"Brothers, John" <[EMAIL PROTECTED]> writes:
> Boot Sector Errors:
> if the power glitches, for example, and the CPU starts to
> write garbage to the drives, how well does
> the system recover - I have seen some comments on the
> root-raid HOWTO, but nothing has clarified
Could you please stick to shorter lines?
Anyway, no RAID is a protection against a CPU gone mad, or against a
power glitch. RAID protects you from a drive crash. To protect against
power glitches, you need to use a good UPS. To protect against a CPU
gone mad, well, you need a redundant cluster system where every CPU
watches the others, and IBM AS/400 might be a good thing to take a
look at.
If you're referring to boot possibilities when the first drive goes
down, it is somewhat of an unsolved issue with software RAID, since
LILO knows nothing about RAID configurations, and the BIOS even less.
> Hot-Swap and automatic rebuild
> The last document I read talked about Hot-Swap being
> pre-alpha - but that document seemed to be
> out of date - has anything changed there?
Hot-swap would probably work if your SCSI controller could handle it
(the aic7xxx driver doesn't much like it when a drive drops dead in
the middle of a transaction).
> I have two empty 5 1/4" bays in my system - if I get the proper RAID
> SCSI controller, and hook it into two hard drives in removable chassis
> in those bays, is that a cheap hot-swap system - or do you need
> three drives? (I'm assuming RAID level 5 is the right level)

- [EXERCISE INSTRUCTIONS] Please retype the RAID forum reply word for word, starting at "If you're referring" and ending at "of a transaction).".

- [GIVEN MATERIAL]

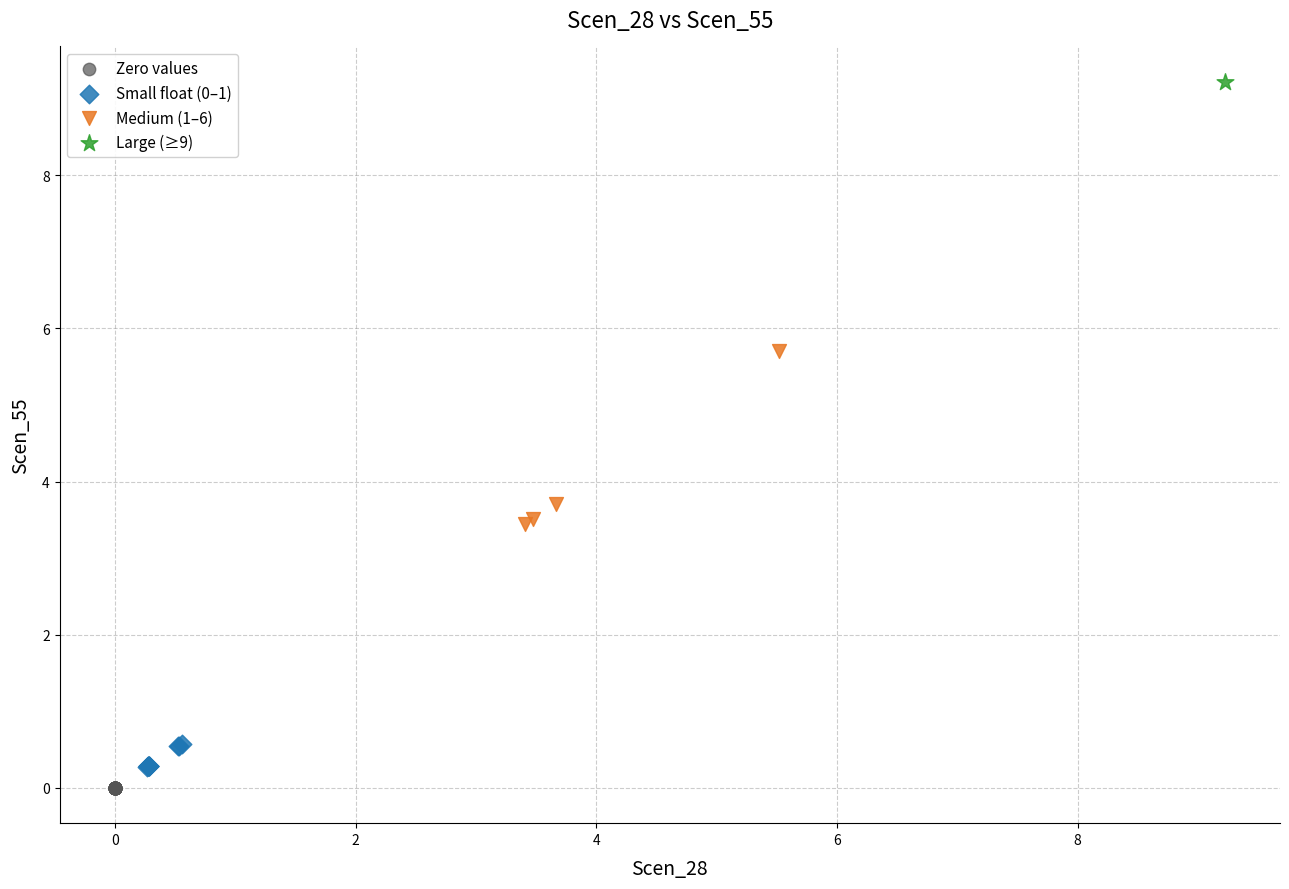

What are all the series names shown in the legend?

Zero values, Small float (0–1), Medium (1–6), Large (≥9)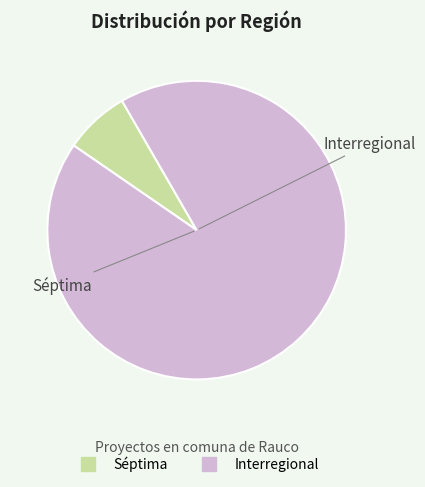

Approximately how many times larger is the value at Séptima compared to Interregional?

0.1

- [SOLUTION FOR THIS TASK]
If you're referring to boot possibilities when the first drive goes
down, it is somewhat of an unsolved issue with software RAID, since
LILO knows nothing about RAID configurations, and the BIOS even less.
> Hot-Swap and automatic rebuild
> The last document I read talked about Hot-Swap being
> pre-alpha - but that document seemed to be
> out of date - has anything changed there?
Hot-swap would probably work if your SCSI controller could handle it
(the aic7xxx driver doesn't much like it when a drive drops dead in
the middle of a transaction).